Childrearing
Why The ‘Single Mom Statistics’ Suck: According To The Numbers, I Should Be A Failure
These single mother statistics that get thrown around so often use very broad strokes to paint a huge number of individuals, all who have their own stories. Their successes and failures might be impacted by their marriage status, but they aren’t dependent on it. And when we keep harping on percentages and demographics, we lose sight of the actual people that we’re talking about.
According to recent statistics, two-fifths of single mother families fall below the poverty line. By the way, that means that three-fifths don’t. For those children who grow up in the poorest third of America, 58% with two-parent families raised to a higher level, while just 44% of one-parent kids made the jump. Yet, we’re still talking about almost half of the children in the bottom third making their way up the socioeconomic ladder.

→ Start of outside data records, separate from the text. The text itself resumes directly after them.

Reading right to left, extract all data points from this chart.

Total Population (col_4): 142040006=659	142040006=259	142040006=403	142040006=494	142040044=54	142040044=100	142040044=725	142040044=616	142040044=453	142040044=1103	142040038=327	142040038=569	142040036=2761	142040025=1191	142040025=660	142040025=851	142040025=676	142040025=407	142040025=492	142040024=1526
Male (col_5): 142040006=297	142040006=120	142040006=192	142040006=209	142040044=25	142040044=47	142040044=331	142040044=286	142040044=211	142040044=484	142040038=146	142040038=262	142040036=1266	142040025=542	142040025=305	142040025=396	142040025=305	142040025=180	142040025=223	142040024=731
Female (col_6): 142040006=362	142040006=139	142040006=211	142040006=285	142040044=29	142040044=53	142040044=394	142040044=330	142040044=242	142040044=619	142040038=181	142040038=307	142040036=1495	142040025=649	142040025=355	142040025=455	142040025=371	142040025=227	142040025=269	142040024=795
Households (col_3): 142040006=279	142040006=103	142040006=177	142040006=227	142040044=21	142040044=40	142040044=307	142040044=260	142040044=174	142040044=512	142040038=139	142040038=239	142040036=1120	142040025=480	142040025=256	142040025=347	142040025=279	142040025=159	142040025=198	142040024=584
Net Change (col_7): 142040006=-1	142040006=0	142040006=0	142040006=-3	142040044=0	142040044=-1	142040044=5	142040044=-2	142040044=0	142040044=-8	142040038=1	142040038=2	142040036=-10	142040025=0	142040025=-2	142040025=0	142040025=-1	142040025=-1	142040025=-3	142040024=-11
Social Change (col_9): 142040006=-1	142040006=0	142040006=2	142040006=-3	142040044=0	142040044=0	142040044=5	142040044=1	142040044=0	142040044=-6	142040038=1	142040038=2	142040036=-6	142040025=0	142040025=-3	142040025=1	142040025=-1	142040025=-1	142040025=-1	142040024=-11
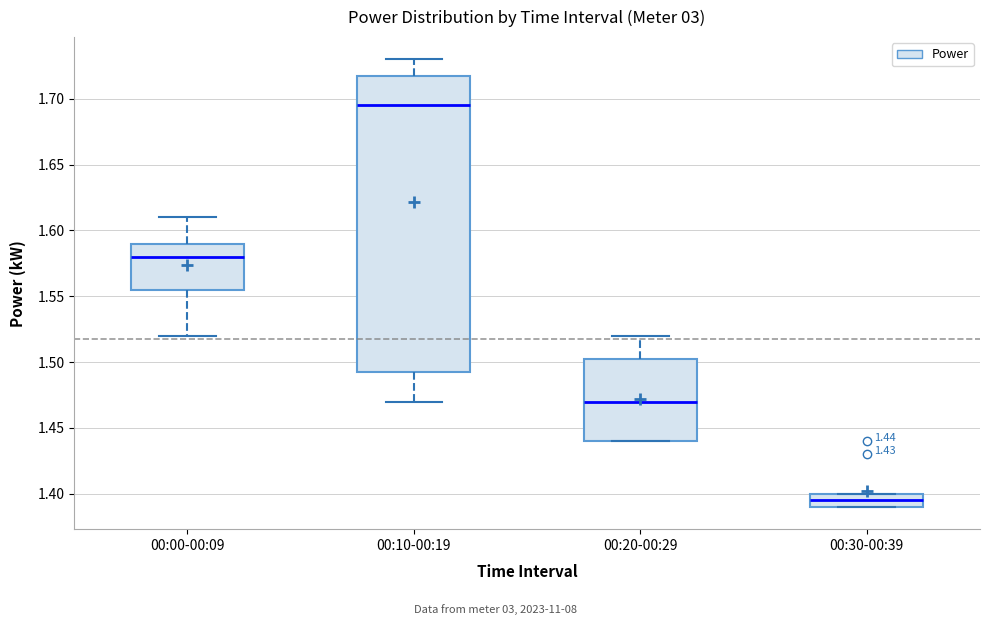

Which box's median line is the lowest?

00:30-00:39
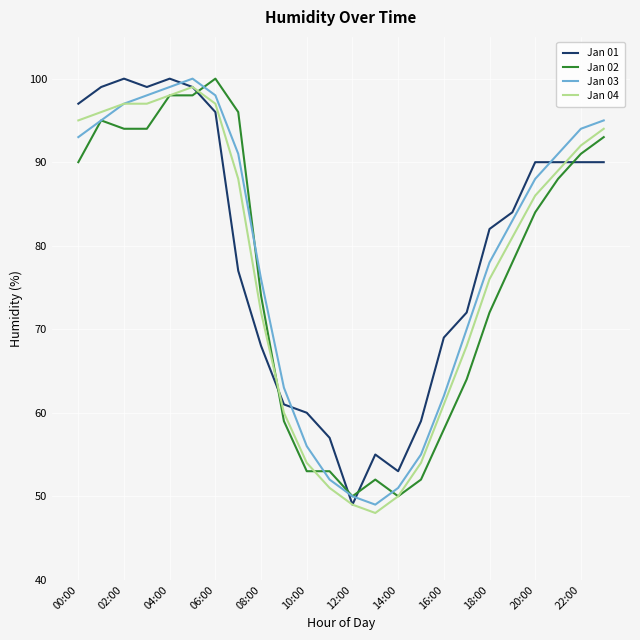

Count the number of categories in the chart.

24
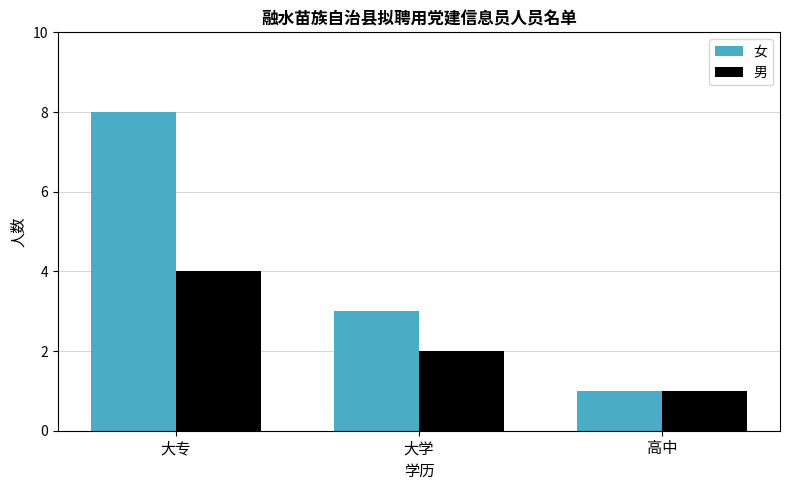

What is the difference between the maximum and second lowest values in the 女 series?

5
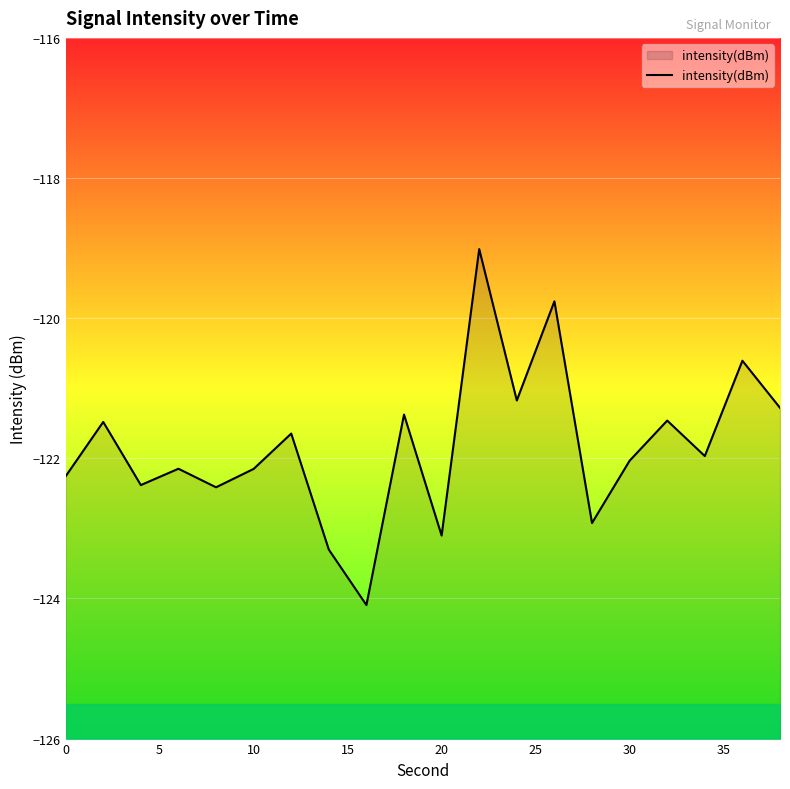

Does the chart display data point markers on the line(s)?

No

I am not pretending that the statistics don’t demonstrate how hard it can be to raise children on one income instead of two. I just don’t think we can look at the percentages alone. Because 44% of the poorest third of America is still a whole lot of people. It’s a huge group of individuals who are succeeding. And yet, we see the children of single mothers as being doomed. By the way, just another statistic, around half of the mothers in this country will be single parents at one point in time or another.
It is worth noting that I have never seen a piece in a major news publication about single fathers, their impact on the economy, or their future prospects. I’ve never heard the story of two men, one married and living with his wife and kids, the other paying child support and seeing his kids every other weekend. We talk a lot about single mothers and why they shouldn’t have spread their legs before marriage. We talk a lot less about the partners who didn’t stick around.
I have been a single mother and I have been a married mother. I never stopped being the same mom. My daughter didn’t change and suddenly become a different person when my husband slipped a ring on my finger. But if you listen to those statistics long enough, apparently marriage is a cure-all for what ails us. It’ll fix income inequality. It’ll bolster economic mobility. We’ll all be better off married.
I’m not knocking marriage. I happen to love it. But every time I hear new single mother statistics, I feel a little defensive. I get angry on behalf of single mothers everywhere, who are more than statistics. They’re more than college graduation rates and income levels. Their children are more than percentage points. They’re people. And they’ll succeed or they’ll fail, but it won’t be determined by a wedding ring. It’s about so much more than that.